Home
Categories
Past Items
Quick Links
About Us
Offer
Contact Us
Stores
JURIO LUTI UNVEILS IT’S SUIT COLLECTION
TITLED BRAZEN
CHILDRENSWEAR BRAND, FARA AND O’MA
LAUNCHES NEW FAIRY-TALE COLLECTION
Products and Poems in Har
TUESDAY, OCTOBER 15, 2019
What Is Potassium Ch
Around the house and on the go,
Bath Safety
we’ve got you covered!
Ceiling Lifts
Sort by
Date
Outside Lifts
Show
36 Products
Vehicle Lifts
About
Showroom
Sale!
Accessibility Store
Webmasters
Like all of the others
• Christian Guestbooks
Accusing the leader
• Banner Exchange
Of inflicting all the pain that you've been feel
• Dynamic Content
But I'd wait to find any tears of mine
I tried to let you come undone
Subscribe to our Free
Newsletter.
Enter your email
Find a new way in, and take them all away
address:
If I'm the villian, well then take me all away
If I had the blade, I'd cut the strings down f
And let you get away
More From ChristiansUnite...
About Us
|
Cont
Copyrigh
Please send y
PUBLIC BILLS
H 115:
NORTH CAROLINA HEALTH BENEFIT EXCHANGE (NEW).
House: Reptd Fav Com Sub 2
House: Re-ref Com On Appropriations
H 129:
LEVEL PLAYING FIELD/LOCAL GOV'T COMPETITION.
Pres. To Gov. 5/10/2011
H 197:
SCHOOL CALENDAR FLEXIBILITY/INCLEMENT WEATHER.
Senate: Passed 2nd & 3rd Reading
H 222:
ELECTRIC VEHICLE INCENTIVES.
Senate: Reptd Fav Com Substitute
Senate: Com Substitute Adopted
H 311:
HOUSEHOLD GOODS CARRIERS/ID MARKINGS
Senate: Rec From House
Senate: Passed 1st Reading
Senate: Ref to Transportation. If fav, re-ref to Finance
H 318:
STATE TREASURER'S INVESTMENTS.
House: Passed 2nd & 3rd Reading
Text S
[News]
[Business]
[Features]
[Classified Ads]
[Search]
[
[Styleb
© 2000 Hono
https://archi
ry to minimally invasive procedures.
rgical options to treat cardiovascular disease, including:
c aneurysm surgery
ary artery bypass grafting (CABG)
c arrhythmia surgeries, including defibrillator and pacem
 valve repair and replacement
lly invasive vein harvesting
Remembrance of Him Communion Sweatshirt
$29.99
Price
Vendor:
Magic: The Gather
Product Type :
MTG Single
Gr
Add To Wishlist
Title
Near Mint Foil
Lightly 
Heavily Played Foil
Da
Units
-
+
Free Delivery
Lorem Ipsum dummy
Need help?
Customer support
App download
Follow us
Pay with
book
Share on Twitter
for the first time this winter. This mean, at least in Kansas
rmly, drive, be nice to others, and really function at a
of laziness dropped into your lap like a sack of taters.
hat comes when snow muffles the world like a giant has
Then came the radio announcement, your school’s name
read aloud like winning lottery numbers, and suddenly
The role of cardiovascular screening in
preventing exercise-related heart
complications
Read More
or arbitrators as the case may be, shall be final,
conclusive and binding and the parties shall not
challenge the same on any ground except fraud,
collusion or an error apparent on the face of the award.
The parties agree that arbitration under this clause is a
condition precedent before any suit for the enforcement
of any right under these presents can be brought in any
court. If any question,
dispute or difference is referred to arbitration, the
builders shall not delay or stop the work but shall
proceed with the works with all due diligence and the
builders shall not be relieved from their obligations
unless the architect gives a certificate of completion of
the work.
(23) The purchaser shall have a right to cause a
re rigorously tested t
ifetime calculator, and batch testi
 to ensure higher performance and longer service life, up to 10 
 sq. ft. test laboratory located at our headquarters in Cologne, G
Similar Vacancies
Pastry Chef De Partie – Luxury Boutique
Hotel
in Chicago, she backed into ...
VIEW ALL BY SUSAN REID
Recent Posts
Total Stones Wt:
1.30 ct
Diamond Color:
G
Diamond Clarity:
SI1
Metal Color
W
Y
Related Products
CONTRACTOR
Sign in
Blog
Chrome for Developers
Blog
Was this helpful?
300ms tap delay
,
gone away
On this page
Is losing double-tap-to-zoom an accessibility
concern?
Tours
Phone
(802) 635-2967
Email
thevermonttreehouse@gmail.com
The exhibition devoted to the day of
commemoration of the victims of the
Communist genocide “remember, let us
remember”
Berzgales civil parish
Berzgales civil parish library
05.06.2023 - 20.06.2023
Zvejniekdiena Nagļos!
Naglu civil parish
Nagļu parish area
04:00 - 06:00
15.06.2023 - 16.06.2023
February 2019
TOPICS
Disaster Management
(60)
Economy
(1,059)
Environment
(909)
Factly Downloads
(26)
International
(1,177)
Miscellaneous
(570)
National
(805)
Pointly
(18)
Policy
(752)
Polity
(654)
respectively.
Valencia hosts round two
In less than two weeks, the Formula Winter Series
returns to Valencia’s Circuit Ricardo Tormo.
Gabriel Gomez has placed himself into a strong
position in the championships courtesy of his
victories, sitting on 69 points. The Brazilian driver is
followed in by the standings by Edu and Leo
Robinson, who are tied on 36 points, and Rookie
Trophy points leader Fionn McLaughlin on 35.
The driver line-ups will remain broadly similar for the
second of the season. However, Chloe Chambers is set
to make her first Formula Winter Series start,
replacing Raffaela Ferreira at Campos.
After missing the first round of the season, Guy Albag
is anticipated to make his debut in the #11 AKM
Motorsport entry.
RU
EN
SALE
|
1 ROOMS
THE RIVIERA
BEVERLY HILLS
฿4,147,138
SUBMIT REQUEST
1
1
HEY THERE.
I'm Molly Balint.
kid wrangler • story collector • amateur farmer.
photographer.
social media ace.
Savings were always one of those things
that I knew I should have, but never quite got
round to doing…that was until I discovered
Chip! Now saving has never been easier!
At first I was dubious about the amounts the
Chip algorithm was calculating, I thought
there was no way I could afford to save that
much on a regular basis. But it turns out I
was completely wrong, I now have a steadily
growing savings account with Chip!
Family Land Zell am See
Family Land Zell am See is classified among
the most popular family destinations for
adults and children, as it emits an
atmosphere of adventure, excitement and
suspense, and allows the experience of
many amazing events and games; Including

**Activity**
Copy all lines in the listing above where the string "Substitute" appears.

**Result for this task**
Senate: Reptd Fav Com Substitute
Senate: Com Substitute Adopted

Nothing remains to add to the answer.